Abstract Biallelic variants in NADH-ubiquinone oxidoreductase 1 alpha subcomplex 13 (NDUFA13) have been linked to mitochondrial complex I deficiency, nuclear type 28, based on three affected individuals from two families. With only two families reported, the clinical and molecular spectrum of NDUFA13-related diseases remains unclear. We report 10 additional affected individuals from nine independent families, identifying four missense variants (including recurrent c.170G>A) and three ultra-rare or novel predicted loss-of-function biallelic variants. Updated clinical-radiological data from previously reported families and a literature review compiling clinical features of all reported patients with isolated complex I deficiency caused by 43 genes encoding complex I subunits and assembly factors are also provided. Our cohort (mean age 7.8 ± 5.4 years; range 2.5–18) predominantly presented a moderate-to-severe neurodevelopmental syndrome with oculomotor abnormalities (84%), spasticity/hypertonia (83%), hypotonia (69%), cerebellar ataxia (66%), movement disorders (58%), and epilepsy (46%).
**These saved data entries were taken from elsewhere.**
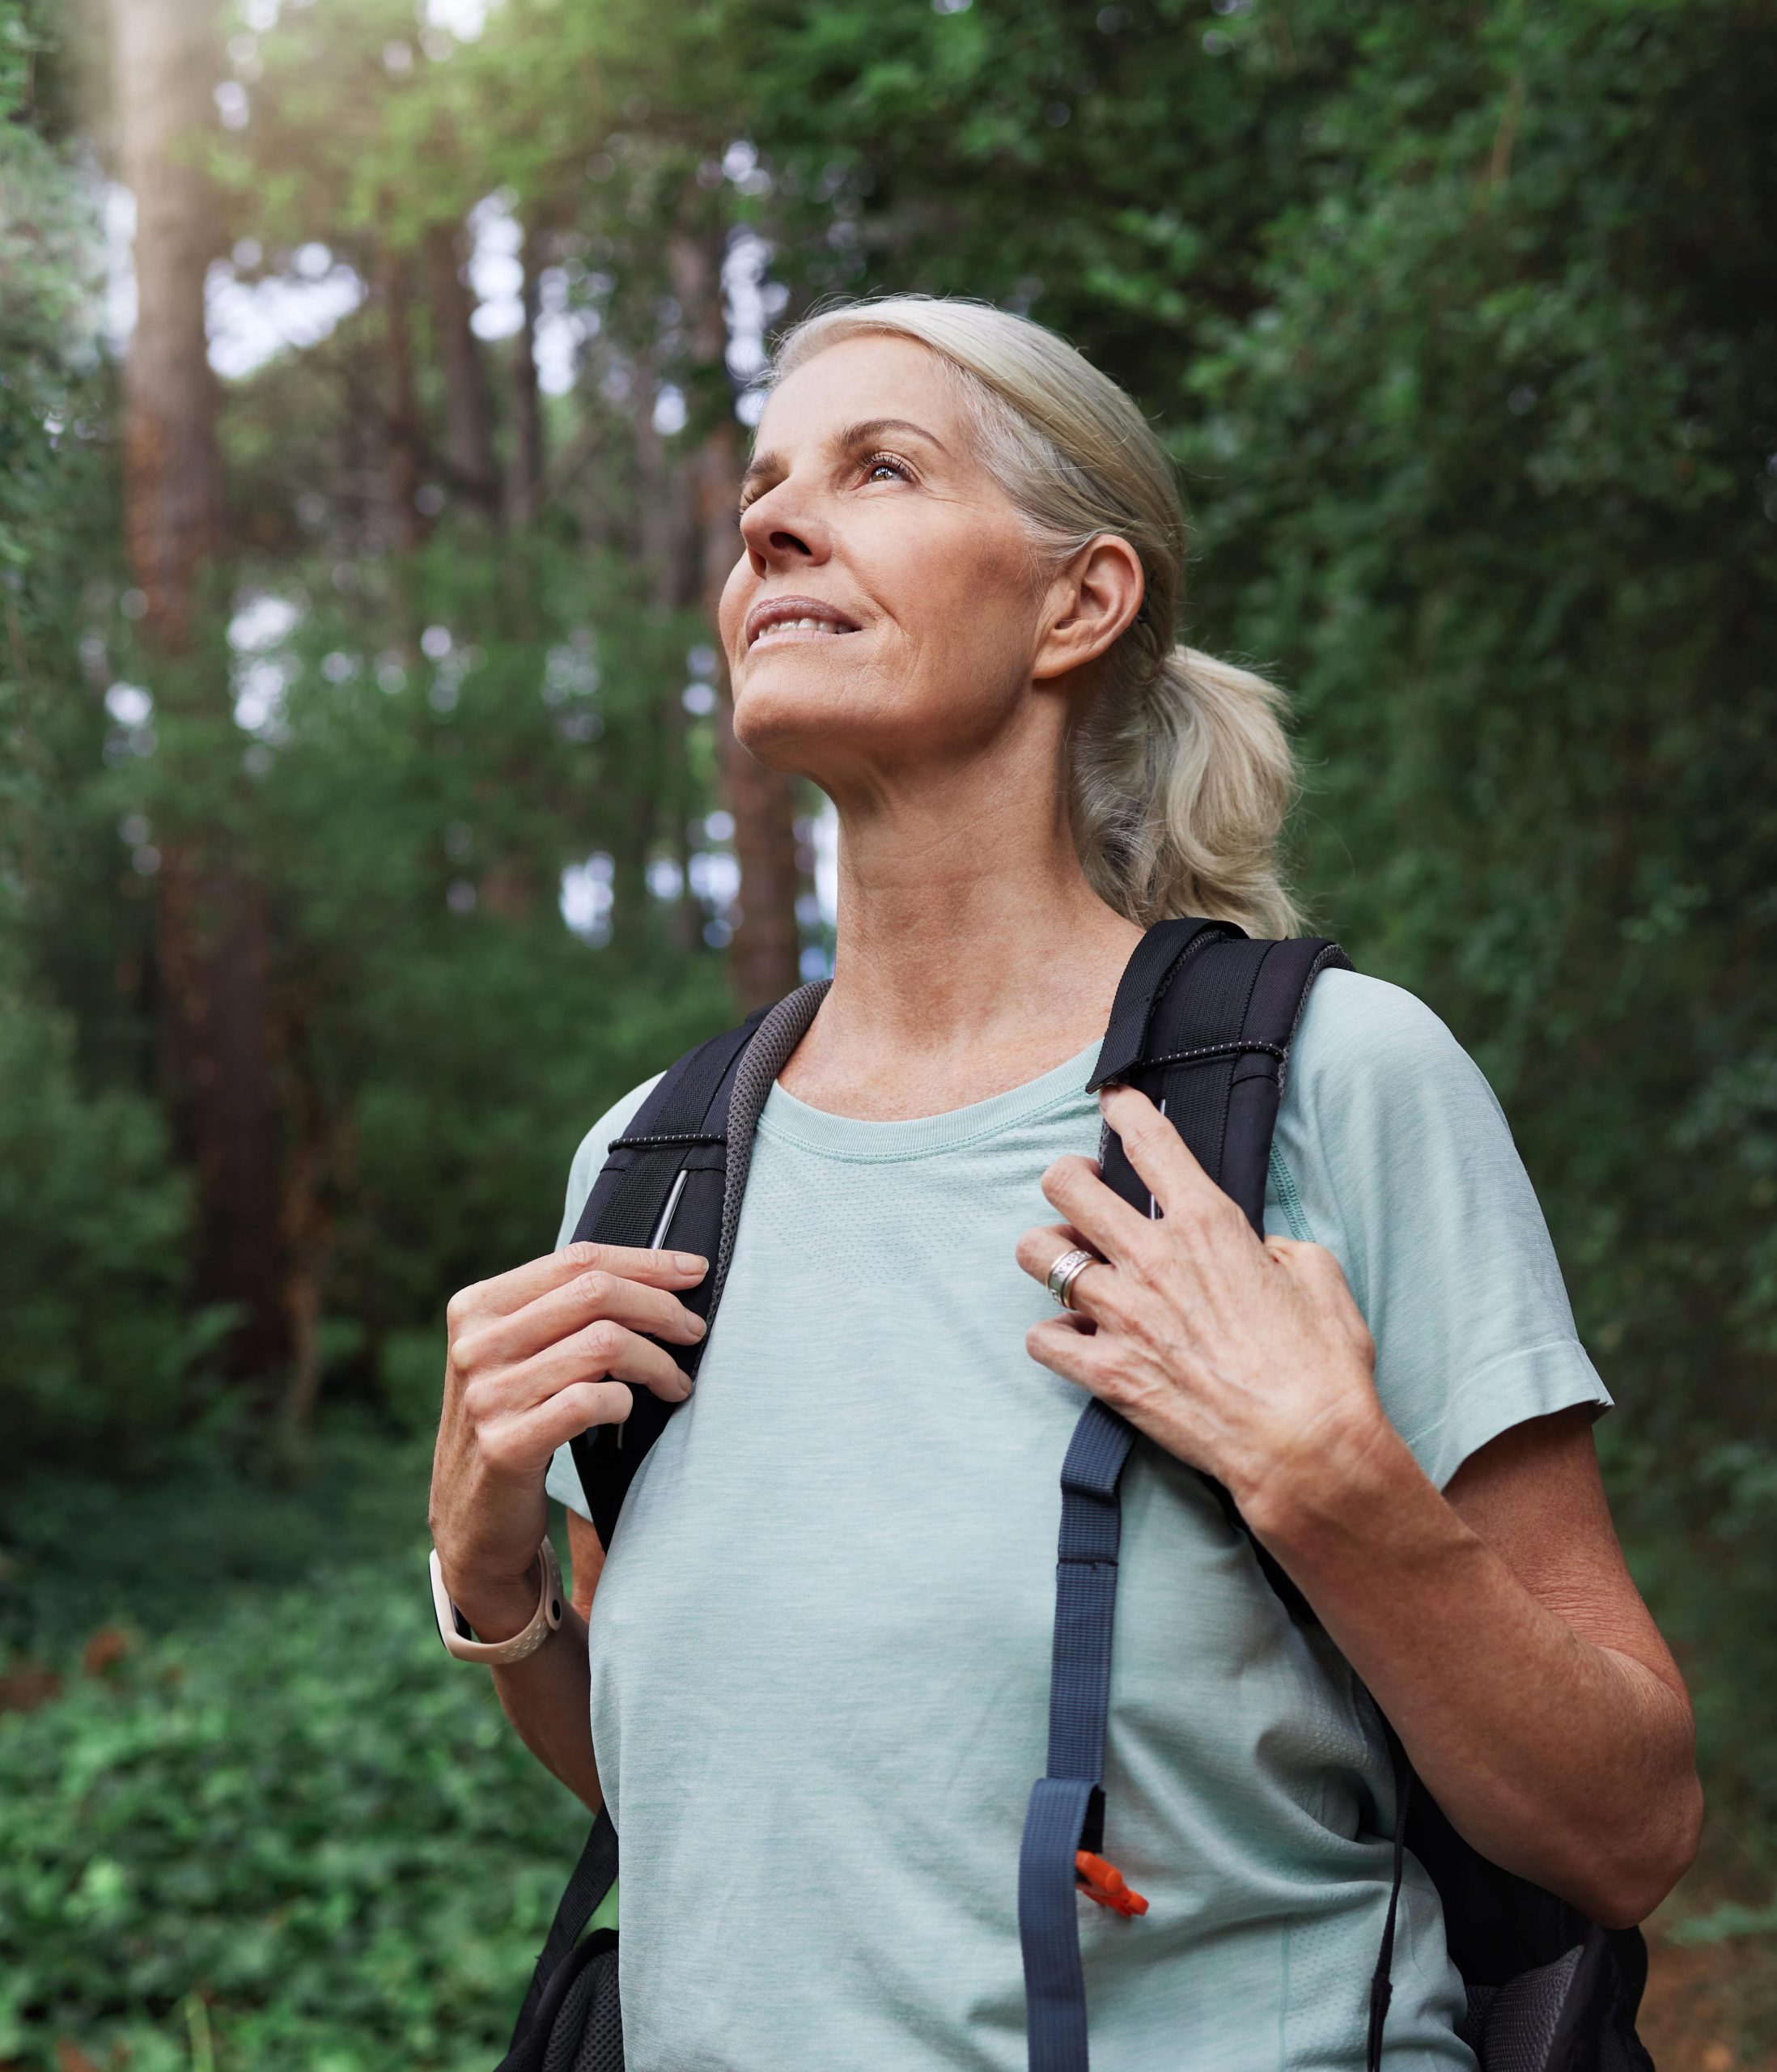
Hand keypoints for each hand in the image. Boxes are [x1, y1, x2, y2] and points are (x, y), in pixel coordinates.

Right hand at [429, 1240, 707, 1636]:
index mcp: (477, 1308)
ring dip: (657, 1361)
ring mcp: (487, 1396)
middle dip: (660, 1307)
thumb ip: (562, 1311)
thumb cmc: (516, 1423)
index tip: (694, 1271)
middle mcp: (475, 1345)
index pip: (577, 1260)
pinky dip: (626, 1400)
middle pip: (595, 1293)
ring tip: (676, 1381)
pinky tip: (633, 1410)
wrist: (471, 1521)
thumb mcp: (517, 1356)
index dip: (646, 1262)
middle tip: (693, 1330)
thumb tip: (658, 1272)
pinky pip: (591, 1401)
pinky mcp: (505, 1446)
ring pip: (603, 1344)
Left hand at [1015, 1084, 1384, 1531]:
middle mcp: (1153, 1257)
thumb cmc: (1322, 1366)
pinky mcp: (1106, 1371)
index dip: (1123, 1109)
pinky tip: (1075, 1337)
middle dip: (1068, 1178)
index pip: (1147, 1140)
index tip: (1114, 1100)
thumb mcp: (1317, 1275)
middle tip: (1082, 1191)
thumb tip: (1252, 1247)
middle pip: (1066, 1184)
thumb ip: (1274, 1245)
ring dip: (1050, 1254)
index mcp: (1208, 1224)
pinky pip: (1041, 1338)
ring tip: (1071, 1265)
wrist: (1306, 1447)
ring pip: (1038, 1254)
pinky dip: (1053, 1336)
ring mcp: (1122, 1314)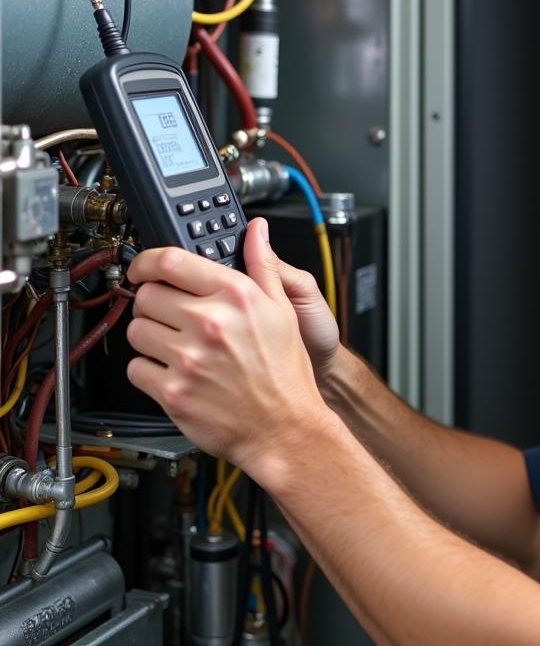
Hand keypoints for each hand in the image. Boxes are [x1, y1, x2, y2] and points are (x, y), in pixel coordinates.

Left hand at [124, 217, 336, 474]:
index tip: (142, 268)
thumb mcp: (283, 308)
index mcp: (235, 295)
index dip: (146, 262)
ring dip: (149, 336)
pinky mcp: (173, 392)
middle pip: (146, 295)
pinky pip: (136, 369)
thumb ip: (263, 264)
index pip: (169, 261)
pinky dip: (148, 371)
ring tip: (175, 345)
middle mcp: (210, 322)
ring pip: (136, 331)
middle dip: (153, 302)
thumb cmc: (284, 372)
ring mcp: (189, 358)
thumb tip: (257, 231)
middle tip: (170, 315)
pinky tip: (174, 372)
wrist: (285, 427)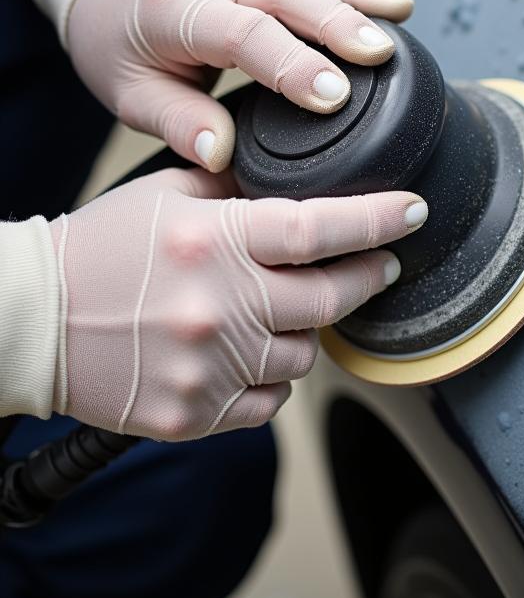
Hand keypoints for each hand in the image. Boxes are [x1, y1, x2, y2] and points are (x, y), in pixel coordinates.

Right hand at [50, 166, 427, 439]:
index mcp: (214, 242)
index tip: (412, 211)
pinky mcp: (193, 414)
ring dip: (307, 331)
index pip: (319, 229)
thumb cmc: (101, 248)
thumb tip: (297, 183)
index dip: (377, 220)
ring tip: (282, 311)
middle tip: (382, 265)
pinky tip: (249, 354)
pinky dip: (270, 378)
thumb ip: (235, 187)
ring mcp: (208, 367)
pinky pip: (268, 403)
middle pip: (330, 301)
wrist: (31, 321)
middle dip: (369, 278)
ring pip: (304, 357)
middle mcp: (219, 306)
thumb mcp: (167, 194)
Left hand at [66, 0, 413, 171]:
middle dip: (337, 23)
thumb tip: (221, 157)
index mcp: (176, 9)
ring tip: (400, 20)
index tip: (332, 98)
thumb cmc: (116, 42)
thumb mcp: (128, 94)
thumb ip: (178, 124)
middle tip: (380, 56)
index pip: (243, 34)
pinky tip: (393, 6)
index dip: (291, 64)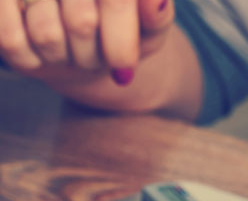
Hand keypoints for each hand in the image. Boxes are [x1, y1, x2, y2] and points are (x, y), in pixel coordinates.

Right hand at [0, 0, 173, 84]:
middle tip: (95, 57)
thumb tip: (155, 0)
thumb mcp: (149, 28)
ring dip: (64, 59)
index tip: (124, 70)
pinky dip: (31, 60)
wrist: (85, 41)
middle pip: (82, 24)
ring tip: (70, 50)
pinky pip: (10, 40)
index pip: (116, 3)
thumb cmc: (122, 30)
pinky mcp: (1, 2)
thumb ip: (156, 16)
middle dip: (93, 56)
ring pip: (47, 35)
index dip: (120, 44)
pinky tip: (41, 54)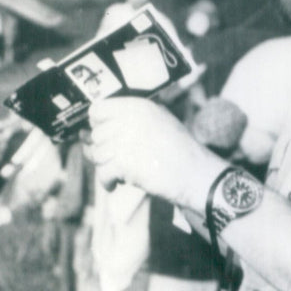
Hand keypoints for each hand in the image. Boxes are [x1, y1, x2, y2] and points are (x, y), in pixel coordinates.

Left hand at [87, 98, 223, 208]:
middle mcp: (129, 120)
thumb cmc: (180, 151)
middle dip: (102, 150)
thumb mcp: (160, 120)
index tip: (102, 134)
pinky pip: (102, 173)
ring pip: (96, 155)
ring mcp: (125, 141)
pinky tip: (117, 184)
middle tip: (114, 160)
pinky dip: (107, 182)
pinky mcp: (123, 163)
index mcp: (137, 107)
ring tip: (120, 172)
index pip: (97, 109)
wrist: (195, 174)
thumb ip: (131, 118)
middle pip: (95, 135)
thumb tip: (95, 127)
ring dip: (105, 167)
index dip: (97, 124)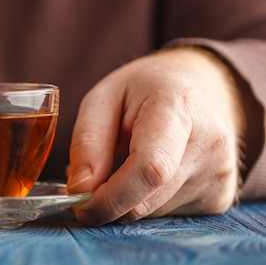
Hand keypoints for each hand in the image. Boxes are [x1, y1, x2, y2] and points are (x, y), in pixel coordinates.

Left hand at [67, 47, 245, 225]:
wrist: (196, 86)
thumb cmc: (143, 90)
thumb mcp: (102, 98)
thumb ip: (87, 141)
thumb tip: (81, 190)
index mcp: (178, 108)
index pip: (150, 168)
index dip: (111, 197)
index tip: (80, 207)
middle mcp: (209, 144)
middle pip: (149, 198)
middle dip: (107, 202)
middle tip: (86, 185)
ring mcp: (220, 174)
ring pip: (153, 212)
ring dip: (124, 200)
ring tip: (122, 162)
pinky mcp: (220, 197)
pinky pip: (167, 215)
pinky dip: (144, 201)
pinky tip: (146, 174)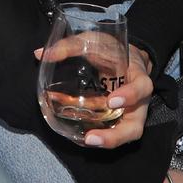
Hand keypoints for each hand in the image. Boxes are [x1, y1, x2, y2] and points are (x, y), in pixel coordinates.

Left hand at [34, 42, 152, 148]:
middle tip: (92, 138)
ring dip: (107, 140)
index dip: (130, 95)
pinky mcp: (119, 118)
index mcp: (138, 76)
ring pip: (126, 134)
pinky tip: (81, 137)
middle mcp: (138, 101)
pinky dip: (100, 136)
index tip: (112, 100)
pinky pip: (113, 131)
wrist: (125, 56)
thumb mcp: (94, 41)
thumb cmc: (110, 49)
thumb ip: (70, 46)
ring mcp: (130, 113)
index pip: (142, 87)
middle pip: (135, 126)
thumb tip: (40, 53)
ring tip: (85, 141)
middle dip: (116, 136)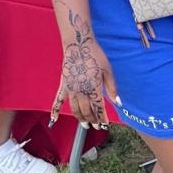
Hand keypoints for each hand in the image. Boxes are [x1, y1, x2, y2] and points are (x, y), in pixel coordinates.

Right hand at [49, 9, 118, 128]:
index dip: (102, 118)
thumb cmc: (96, 56)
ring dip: (80, 118)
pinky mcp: (63, 86)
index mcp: (94, 88)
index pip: (98, 108)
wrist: (78, 45)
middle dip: (92, 120)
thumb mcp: (108, 71)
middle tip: (96, 126)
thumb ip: (112, 88)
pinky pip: (57, 101)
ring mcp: (70, 89)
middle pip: (86, 110)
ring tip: (85, 124)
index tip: (105, 126)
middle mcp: (81, 91)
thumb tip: (118, 102)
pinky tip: (53, 121)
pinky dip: (54, 111)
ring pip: (74, 109)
Neuroimaging revealed bilateral symmetric T2 hyperintense substantia nigra lesions (91.6%) and optic nerve atrophy (66.6%). Protein modeling suggests missense variants destabilize a critical junction between the hydrophilic and membrane arms of complex I. Fibroblasts from two patients showed reduced complex I activity and compensatory complex IV activity increase. This study characterizes NDUFA13-related disease in 13 individuals, highlighting genotype-phenotype correlations.